Refused n'a jamais rien fait comme les autres, ce qui lui a par ailleurs valu d'être reconnu comme un groupe très influent du punk-hardcore, même si cette reconnaissance est surtout venue à titre posthume. Le groupe s'est en effet séparé une première fois en 1998, après 3 albums et un paquet d'EP. Pourtant, le combo ne manquait pas d'arguments : refus systématique des rythmes binaires (ce qui reste rare dans ce genre), riffs enragés et paroles à l'avenant, doublées d'un véritable engagement des membres, notamment en faveur des droits des animaux. Peut-être en avance sur son temps, Refused ne connaît qu'une reconnaissance limitée et finit par se séparer après un 3e album aussi ambitieux qu'incompris.

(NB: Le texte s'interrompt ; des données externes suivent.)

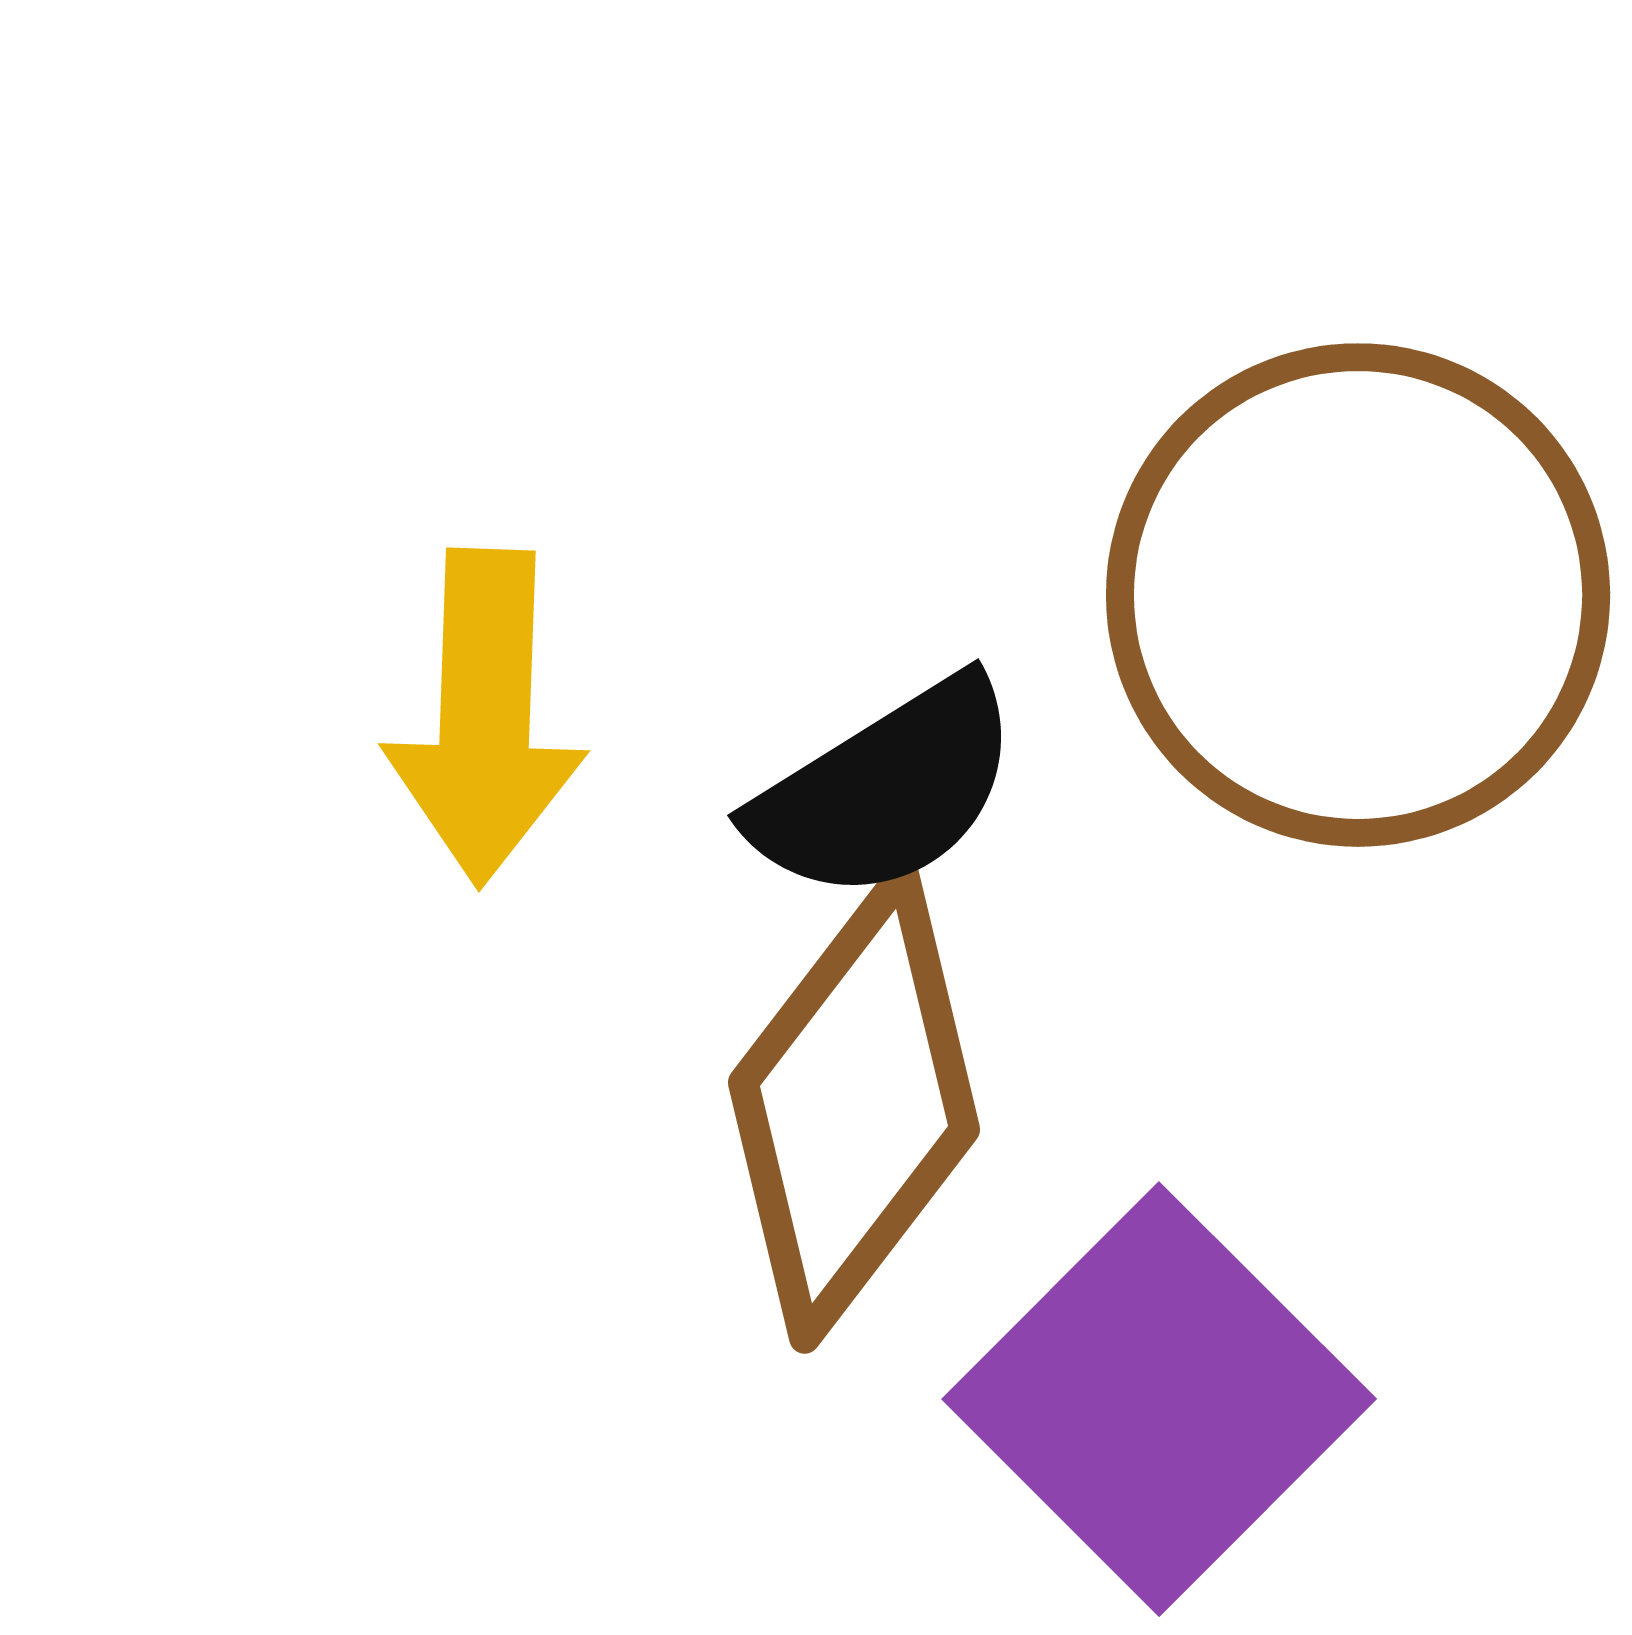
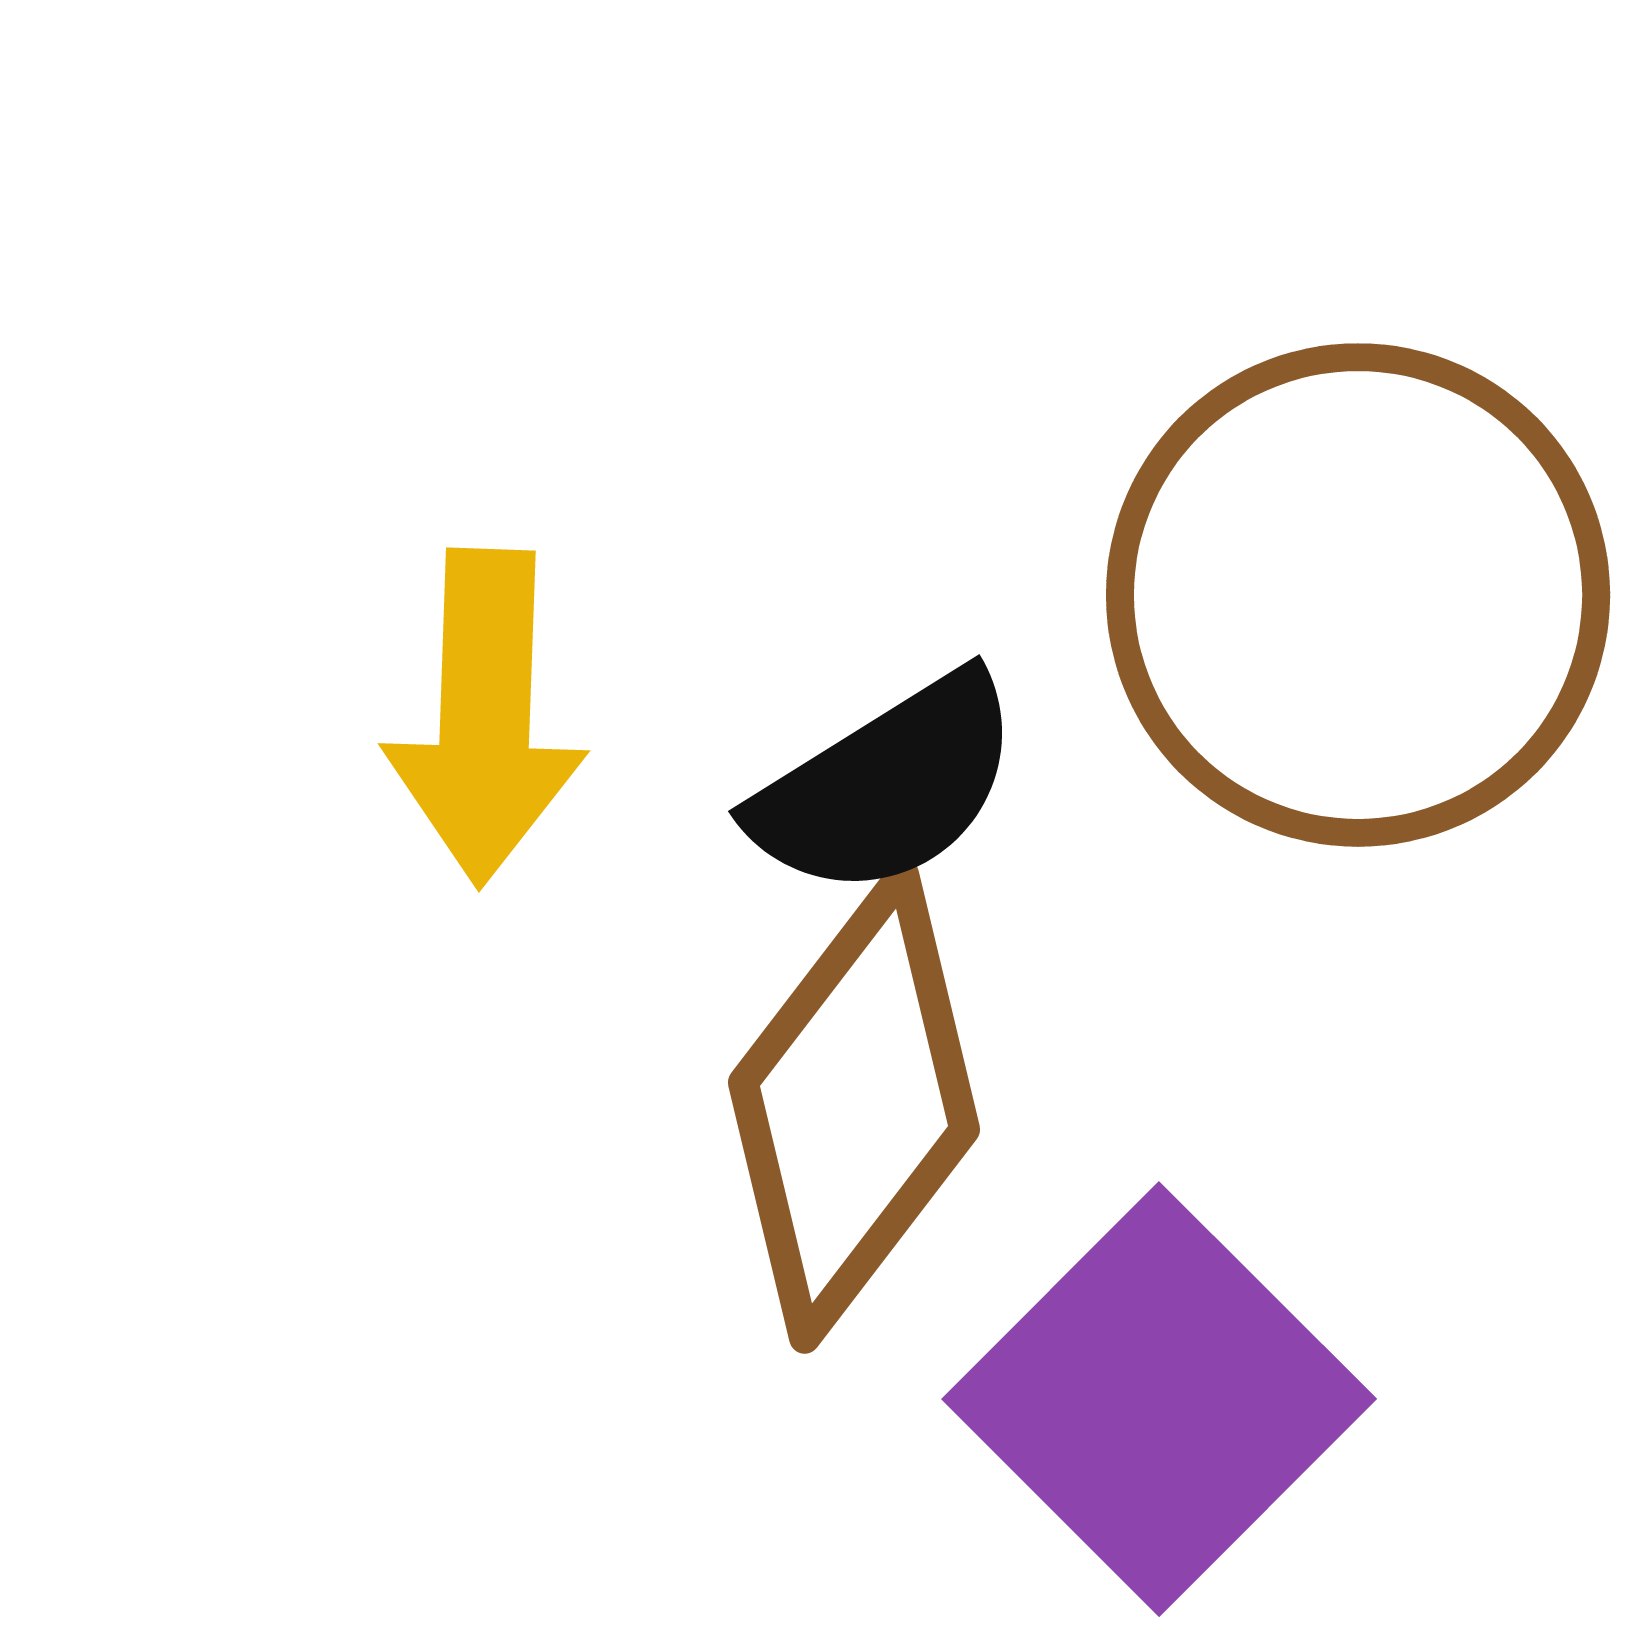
black semicircle: moved 1 px right, 4 px up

A force que des groupes les citent comme une influence majeure, la demande augmente, et le groupe se reforme en 2012 pour faire une tournée des festivals qui leur permet de réaliser à quel point leur côte de popularité a monté. Ce qui devait n'être qu'un one shot aboutit donc à l'enregistrement d'un nouvel album, enregistré en toute discrétion et sorti au mois de juin dernier.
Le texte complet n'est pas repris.